= Task objective =
From the entries below, copy out every line with "middle" in it.

(Dataset entries)
-- Opening Marker --

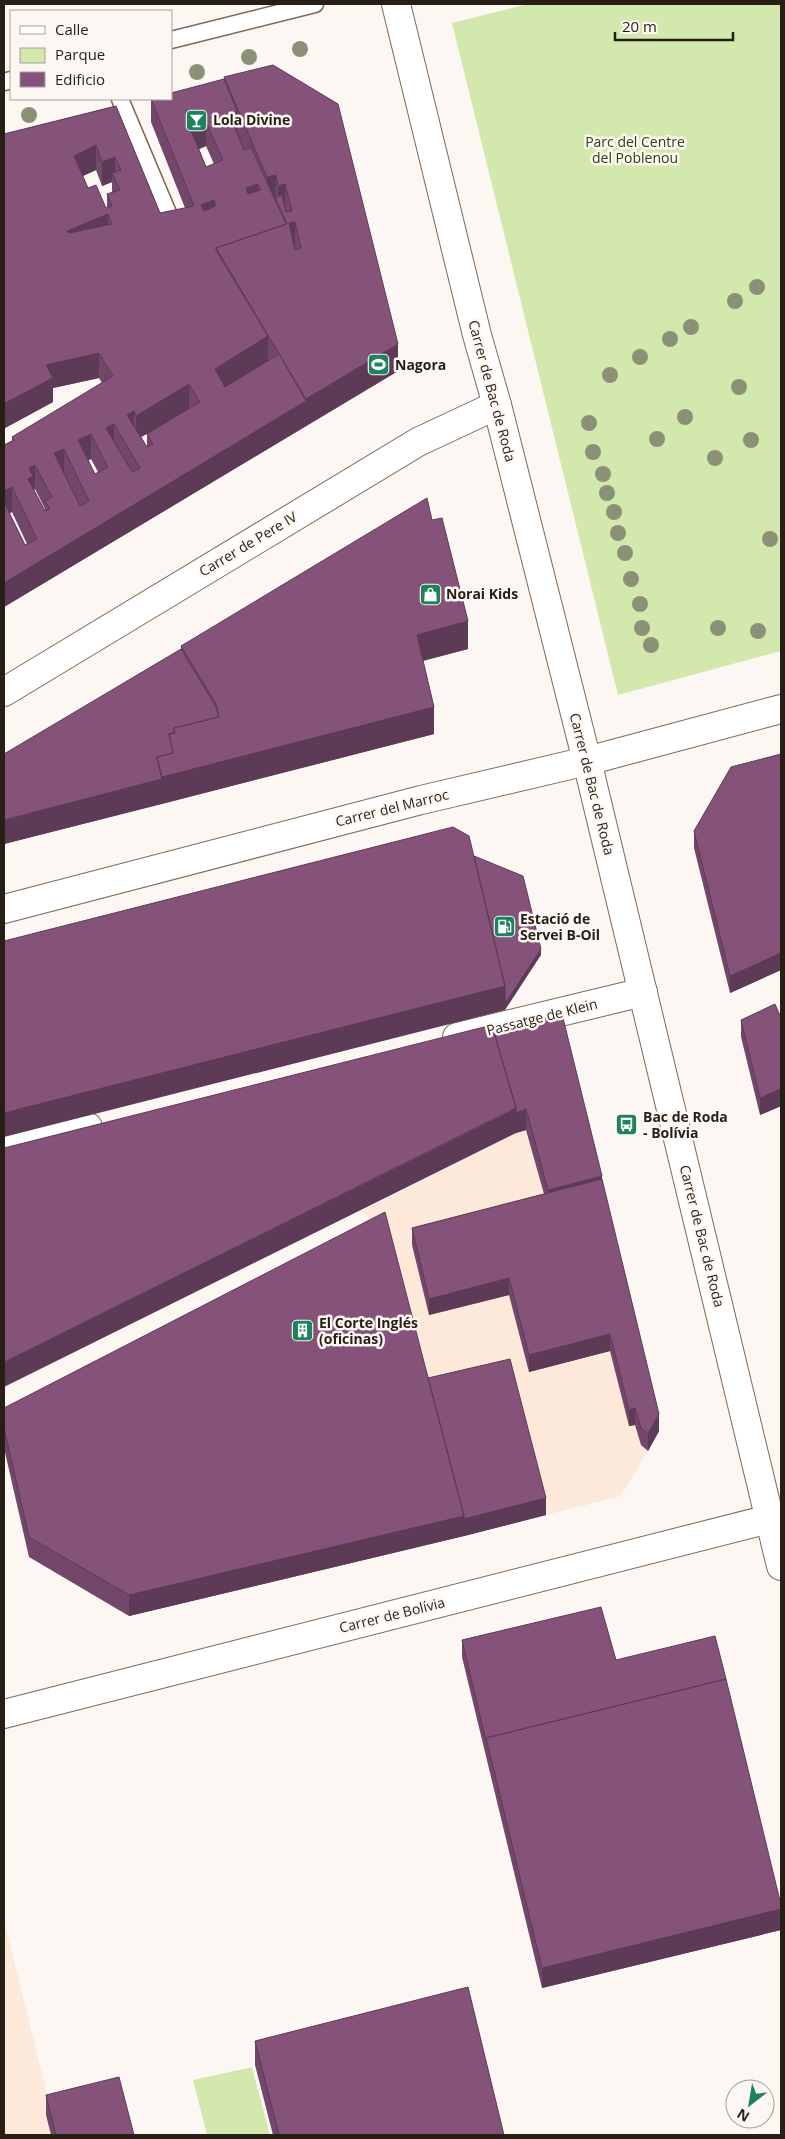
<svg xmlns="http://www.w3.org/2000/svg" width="785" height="2139" viewBox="0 0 785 2139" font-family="'Open Sans',sans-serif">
<rect width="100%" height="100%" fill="#fcf7f3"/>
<path fill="#fce9d9" d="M 492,1050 L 619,1268 L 659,1431 L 621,1496 L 464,1536 L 385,1233 L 362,1211 L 516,1133 Z
M 4,1921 L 51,2110 L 124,2094 L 134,2135 L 4,2135 Z"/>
<path fill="#d2e8ad" d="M 528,4 L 781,4 L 781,651 L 618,695 L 452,23 Z
M 252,2067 L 270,2135 L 207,2135 L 193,2080 Z"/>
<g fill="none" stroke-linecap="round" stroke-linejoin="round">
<defs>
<path id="lane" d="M 171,40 L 315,4
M 4,82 L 11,80
M 120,99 L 176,232"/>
<path id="street" d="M 4,692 L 418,442 L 497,405
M 4,909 L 421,800 L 587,761 L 781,709
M 457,1037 L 643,992
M 4,1148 L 88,1127
M 4,1714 L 781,1516"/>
<path id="secondary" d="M 396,4 L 477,335 L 497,405 L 587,761 L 781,1566"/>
</defs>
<use href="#lane" stroke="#7e6855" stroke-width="19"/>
<use href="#street" stroke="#7e6855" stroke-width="30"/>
<use href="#secondary" stroke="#7e6855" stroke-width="30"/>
<use href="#lane" stroke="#fff" stroke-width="16"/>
<use href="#street" stroke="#fff" stroke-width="28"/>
<use href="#secondary" stroke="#fff" stroke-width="28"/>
</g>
<g fill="#8b9176">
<circle cx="300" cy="49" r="8"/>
<circle cx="249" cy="57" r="8"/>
<circle cx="197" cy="72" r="8"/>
<circle cx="29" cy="115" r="8"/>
<circle cx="757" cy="287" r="8"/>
<circle cx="735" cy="301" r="8"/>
<circle cx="691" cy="327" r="8"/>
<circle cx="670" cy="339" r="8"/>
<circle cx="640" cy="357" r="8"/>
<circle cx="610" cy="375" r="8"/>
<circle cx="739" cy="387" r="8"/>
<circle cx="685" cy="417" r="8"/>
<circle cx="589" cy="423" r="8"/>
<circle cx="657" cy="439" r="8"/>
<circle cx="751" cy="440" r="8"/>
<circle cx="593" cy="452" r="8"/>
<circle cx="715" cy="458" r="8"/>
<circle cx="603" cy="474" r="8"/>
<circle cx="607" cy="493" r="8"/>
<circle cx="614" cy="512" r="8"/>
<circle cx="618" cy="533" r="8"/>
<circle cx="770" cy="539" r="8"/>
<circle cx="625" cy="553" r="8"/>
<circle cx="631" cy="579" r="8"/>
<circle cx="640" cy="604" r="8"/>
<circle cx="642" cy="628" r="8"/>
<circle cx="718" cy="628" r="8"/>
<circle cx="758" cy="631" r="8"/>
<circle cx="651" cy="645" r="8"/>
</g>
<path fill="#724769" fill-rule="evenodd" d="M 224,77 L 398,371 L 4,607 L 4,445 L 12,441 L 12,437 L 102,383 L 99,378 L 53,388 L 53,402 L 5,428 L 4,423 L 4,134 L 116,106 L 160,213 L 185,208 L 151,122 L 151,99 L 171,99 L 224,79 ZM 206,146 L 214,164 L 206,167 L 199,149 ZM 96,170 L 102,186 L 112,182 L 112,192 L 107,194 L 107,208 L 106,208 L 88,188 L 83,176 ZM 147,434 L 147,447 L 141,437 ZM 91,459 L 98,472 L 95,474 L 88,460 ZM 35,489 L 45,509 L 45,511 L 34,490 ZM 12,512 L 27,544 L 25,545 L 9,513 Z
M 432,520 L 468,649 L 423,661 L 434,734 L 4,844 L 181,649 L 181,646 Z
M 781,754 L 781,970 L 730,993 L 694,848 L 694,831 Z
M 781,1018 L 781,1106 L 760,1115 L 741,1037 L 741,1020 Z
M 493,1029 L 602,1179 L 659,1431 L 648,1451 L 641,1445 L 635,1425 L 629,1426 L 610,1351 L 529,1372 L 509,1295 L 429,1315 L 412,1245 L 412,1228 L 544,1194 L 526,1130 L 516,1133 Z
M 428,1379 L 546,1515 L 464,1536 L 129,1616 L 29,1557 L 4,1448 L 4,1408 Z
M 462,1640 L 616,1660 L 781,1905 L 781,1930 L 542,1988 L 462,1657 Z
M 255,2041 L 504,2135 L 273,2135 L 255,2065 Z
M 46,2095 L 134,2135 L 51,2135 L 46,2115 Z"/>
<path fill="#5d3a55" d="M 237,111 L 237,135 L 229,114 Z
M 206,122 L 206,146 L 190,153 L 190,128 Z
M 96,145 L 96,170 L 74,180 L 74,156 Z
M 115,157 L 115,180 L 112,173 L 112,182 L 102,186 L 102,162 Z
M 276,175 L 275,202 L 267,204 L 267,177 Z
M 258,184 L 258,208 L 246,213 L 246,188 Z
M 285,184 L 285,211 L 278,204 L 278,186 Z
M 214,200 L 214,225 L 201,229 L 201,205 Z
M 108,214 L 108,239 L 67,256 L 67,231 Z
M 295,222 L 295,248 L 289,223 Z
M 268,336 L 268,361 L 215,393 L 215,369 Z
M 398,344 L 398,371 L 4,607 L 4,583 L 306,401 L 306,399 Z
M 99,353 L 99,378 L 53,388 L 53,402 L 5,428 L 5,403 L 46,365 Z
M 189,384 L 189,408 L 136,440 L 136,416 Z
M 134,411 L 134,435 L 127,415 Z
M 114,424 L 114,449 L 106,428 Z
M 91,434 L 91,459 L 78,465 L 78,440 Z
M 64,449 L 64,473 L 54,453 Z
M 35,465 L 35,489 L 33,491 L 28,479 L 29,468 Z
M 12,487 L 12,512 L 4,516 L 4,491 Z
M 468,621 L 468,649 L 417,662 L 417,635 Z
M 434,707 L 434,734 L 162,804 L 162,777 Z
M 162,779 L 162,804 L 4,844 L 4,820 Z
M 541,949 L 541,955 L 505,1010 L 4,1137 L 4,1113 Z
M 781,953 L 781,970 L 730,993 L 730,976 Z
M 781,1089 L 781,1106 L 760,1115 L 760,1098 Z
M 516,1108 L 516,1133 L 4,1387 L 4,1362 Z
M 526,1109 L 526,1130 L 516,1133 L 516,1113 Z
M 602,1176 L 602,1196 L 548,1210 L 548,1190 Z
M 509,1278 L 509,1295 L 429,1315 L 429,1299 Z
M 610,1334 L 610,1351 L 529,1372 L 529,1355 Z
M 635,1408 L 635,1425 L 629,1426 L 629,1410 Z
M 659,1414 L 659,1431 L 648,1451 L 648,1434 Z
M 546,1498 L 546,1515 L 464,1536 L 129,1616 L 129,1595 L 464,1516 Z
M 781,1909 L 781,1930 L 542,1988 L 542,1968 Z"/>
<path fill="#85537a" stroke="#5d3a55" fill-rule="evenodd" d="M 273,65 L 338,104 L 398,344 L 306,399 L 216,248 L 287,224 L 275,197 L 282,195 L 286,212 L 292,211 L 285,184 L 278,186 L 276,175 L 267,177 L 224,77 ZM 295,222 L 301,248 L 295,250 L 289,223 Z
M 224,79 L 237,111 L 229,114 L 244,150 L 251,147 L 286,224 L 216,248 L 216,250 L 268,336 L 215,369 L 225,387 L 279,354 L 306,401 L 4,583 L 4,502 L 25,545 L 37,539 L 12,487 L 4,491 L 4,445 L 14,440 L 12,437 L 113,376 L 99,353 L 46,365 L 53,378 L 5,403 L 4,398 L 4,134 L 116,106 L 160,213 L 194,206 L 151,99 L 171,99 L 171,93 ZM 206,122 L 223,160 L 206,167 L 190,128 ZM 96,145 L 102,162 L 115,157 L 121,170 L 112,173 L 120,190 L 107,194 L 112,206 L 106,208 L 96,185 L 88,188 L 74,156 ZM 258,184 L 261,190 L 248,194 L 246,188 ZM 214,200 L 216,206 L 204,211 L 201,205 ZM 108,214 L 112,224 L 69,233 L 67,231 ZM 189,384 L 200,402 L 147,434 L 153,444 L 147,447 L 127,415 L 134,411 L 136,416 ZM 114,424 L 140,468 L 132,472 L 106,428 ZM 91,434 L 108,467 L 95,474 L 78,440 ZM 64,449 L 89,501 L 80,506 L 54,453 ZM 35,465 L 52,497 L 45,501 L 50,509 L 45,511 L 28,479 L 33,476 L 29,468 Z
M 427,498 L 432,520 L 442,518 L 468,621 L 417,635 L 434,707 L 162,777 L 157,757 L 173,753 L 169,734 L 175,733 L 174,728 L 219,717 L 216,704 L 181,646 Z
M 181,649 L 216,707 L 219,717 L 174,728 L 174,733 L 169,734 L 173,753 L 157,757 L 157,759 L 162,779 L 4,820 L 4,754 Z
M 781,754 L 781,953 L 730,976 L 694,831 L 731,767 Z
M 453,827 L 469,836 L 505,986 L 4,1113 L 4,941 Z
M 474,856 L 523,876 L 541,949 L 505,1004 L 505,986 Z
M 775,1004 L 781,1018 L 781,1089 L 760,1098 L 741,1020 Z
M 562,1014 L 602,1176 L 548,1190 L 526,1109 L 516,1113 L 516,1108 L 493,1029 Z
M 492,1025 L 516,1108 L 4,1362 L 4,1148 Z
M 602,1179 L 659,1414 L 648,1434 L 641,1428 L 635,1408 L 629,1410 L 610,1334 L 529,1355 L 509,1278 L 429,1299 L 412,1228 Z
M 385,1212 L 464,1516 L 129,1595 L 29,1537 L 4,1428 L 4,1408 Z
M 510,1359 L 546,1498 L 464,1519 L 464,1516 L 428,1378 Z
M 601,1607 L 616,1660 L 715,1636 L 726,1679 L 486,1738 L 486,1741 L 462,1640 Z
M 726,1679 L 781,1905 L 781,1909 L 542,1968 L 486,1738 Z
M 468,1987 L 504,2135 L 279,2135 L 255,2041 Z
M 119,2077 L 134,2135 L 56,2135 L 46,2095 Z"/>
<defs>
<symbol id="bar-square" viewBox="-11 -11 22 22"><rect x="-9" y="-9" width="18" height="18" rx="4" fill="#1d835d" stroke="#fcf7f3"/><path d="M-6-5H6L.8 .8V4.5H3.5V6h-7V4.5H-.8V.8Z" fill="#fff"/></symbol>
<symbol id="stadium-square" viewBox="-11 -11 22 22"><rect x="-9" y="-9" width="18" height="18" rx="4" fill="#1d835d" stroke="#fcf7f3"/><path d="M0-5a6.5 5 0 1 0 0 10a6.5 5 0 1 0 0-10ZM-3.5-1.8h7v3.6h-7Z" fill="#fff"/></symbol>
<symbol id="shop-square" viewBox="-11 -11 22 22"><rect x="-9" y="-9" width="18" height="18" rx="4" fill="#1d835d" stroke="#fcf7f3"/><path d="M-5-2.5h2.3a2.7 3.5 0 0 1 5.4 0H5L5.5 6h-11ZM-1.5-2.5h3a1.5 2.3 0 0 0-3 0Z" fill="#fff"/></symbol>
<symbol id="fuel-square" viewBox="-11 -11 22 22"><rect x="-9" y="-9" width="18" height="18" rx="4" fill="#1d835d" stroke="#fcf7f3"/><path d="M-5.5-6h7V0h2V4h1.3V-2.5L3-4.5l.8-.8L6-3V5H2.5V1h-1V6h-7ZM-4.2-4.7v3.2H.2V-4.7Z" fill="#fff"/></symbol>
<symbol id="bus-square" viewBox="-11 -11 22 22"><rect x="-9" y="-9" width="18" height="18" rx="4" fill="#1d835d" stroke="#fcf7f3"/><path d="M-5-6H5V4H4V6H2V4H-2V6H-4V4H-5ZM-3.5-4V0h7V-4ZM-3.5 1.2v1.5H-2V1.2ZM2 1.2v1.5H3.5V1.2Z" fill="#fff"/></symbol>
<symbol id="building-square" viewBox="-11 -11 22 22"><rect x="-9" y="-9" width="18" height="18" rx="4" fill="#1d835d" stroke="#fcf7f3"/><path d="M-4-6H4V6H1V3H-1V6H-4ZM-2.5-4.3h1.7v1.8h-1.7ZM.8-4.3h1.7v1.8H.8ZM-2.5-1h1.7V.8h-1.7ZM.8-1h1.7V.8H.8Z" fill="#fff"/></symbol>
</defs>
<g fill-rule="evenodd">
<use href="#bar-square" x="184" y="108" width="25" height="25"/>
<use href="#stadium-square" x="366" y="352" width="25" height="25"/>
<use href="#shop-square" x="418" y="582" width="25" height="25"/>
<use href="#fuel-square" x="492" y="914" width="25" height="25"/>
<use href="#bus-square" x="614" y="1112" width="25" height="25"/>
<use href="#building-square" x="290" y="1318" width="25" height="25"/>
</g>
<g text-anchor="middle" stroke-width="5" stroke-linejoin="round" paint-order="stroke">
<g font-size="14" font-weight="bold" fill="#271e16" stroke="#fcf7f3" text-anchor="start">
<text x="213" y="125">Lola Divine</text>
<text x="395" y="370">Nagora</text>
<text x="446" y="599">Norai Kids</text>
<text x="520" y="924">Estació de<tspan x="520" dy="16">Servei B-Oil</tspan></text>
<text x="643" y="1122">Bac de Roda<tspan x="643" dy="16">- Bolívia</tspan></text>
<text x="319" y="1328">El Corte Inglés<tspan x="319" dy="16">(oficinas)</tspan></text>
</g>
<g font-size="14" fill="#2f3d10" stroke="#fcf7f3">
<text x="635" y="147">Parc del Centre<tspan x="635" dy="16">del Poblenou</tspan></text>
</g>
<g font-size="14" fill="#271e16" stroke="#fcf7f3">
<text transform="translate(492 391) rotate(75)" y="5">Carrer de Bac de Roda</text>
<text transform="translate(248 544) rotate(-31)" y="5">Carrer de Pere IV</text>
<text transform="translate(592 784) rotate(76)" y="5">Carrer de Bac de Roda</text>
<text transform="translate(392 808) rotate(-14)" y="5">Carrer del Marroc</text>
<text transform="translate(542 1017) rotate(-14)" y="5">Passatge de Klein</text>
<text transform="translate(702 1236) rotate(76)" y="5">Carrer de Bac de Roda</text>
<text transform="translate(392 1615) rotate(-14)" y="5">Carrer de Bolívia</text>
</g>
</g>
<rect width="785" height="2139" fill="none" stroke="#271e16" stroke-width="10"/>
<rect x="10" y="10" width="162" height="90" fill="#fcf7f3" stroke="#a7a09b"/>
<rect x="20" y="26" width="25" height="8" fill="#ffffff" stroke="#a7a09b"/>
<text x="55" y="35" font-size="15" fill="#271e16">Calle</text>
<rect x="20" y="48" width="25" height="15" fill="#d2e8ad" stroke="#a7a09b"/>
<text x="55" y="60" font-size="15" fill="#271e16">Parque</text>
<rect x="20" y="72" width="25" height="15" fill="#85537a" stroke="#a7a09b"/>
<text x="55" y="85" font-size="15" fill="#271e16">Edificio</text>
<g transform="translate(750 2104) rotate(211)"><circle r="24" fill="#fcf7f3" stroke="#a7a09b"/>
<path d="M0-4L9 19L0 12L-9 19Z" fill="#1d835d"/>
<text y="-8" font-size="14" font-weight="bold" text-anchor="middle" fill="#271e16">N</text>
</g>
<path d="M615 32v8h118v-8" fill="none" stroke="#271e16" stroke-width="2.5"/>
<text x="622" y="32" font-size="15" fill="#271e16" stroke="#fcf7f3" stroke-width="4" paint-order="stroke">20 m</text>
</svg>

-- Closing Marker --

= Expected answer =
<g text-anchor="middle" stroke-width="5" stroke-linejoin="round" paint-order="stroke">
<text y="-8" font-size="14" font-weight="bold" text-anchor="middle" fill="#271e16">N</text>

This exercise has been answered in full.